Il 19/02/2013 20:39, David Woodhouse ha scritto:
We'd need to fix SeaBIOS to use the 0xcf9 reset too; currently it'll sit in an endless loop of keyboard-induced *soft* resets anyway, because it tries that before 0xcf9.
And in fact it probably shouldn't use the hard-coded 0xcf9 reset; it should use the one indicated by the ACPI RESET_REG field (which *is* 0xcf9... or should be).
We should implement this: http://mjg59.dreamwidth.org/3561.html
A while back I did some tests with Windows running on top of qemu. This is a great way to evaluate OS behaviour, because you've got complete control of what's handed to the OS and what the OS tries to do to the hardware. And what I discovered was a little surprising. In the absence of an ACPI reboot vector, Windows will hit the keyboard controller, wait a while, hit it again and then give up. If an ACPI reboot vector is present, windows will poke it, try the keyboard controller, poke the ACPI vector again and try the keyboard controller one more time.

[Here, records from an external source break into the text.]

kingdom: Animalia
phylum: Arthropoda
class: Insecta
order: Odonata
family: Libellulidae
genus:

This turns out to be important. The first thing it means is that it generates two writes to the ACPI reboot vector. The second is that it leaves a gap between them while it's fiddling with the keyboard controller. And, shockingly, it turns out that on most systems the ACPI reboot vector points at 0xcf9 in system IO space. Even though most implementations nominally require two different values be written, it seems that this isn't a strict requirement and the ACPI method works.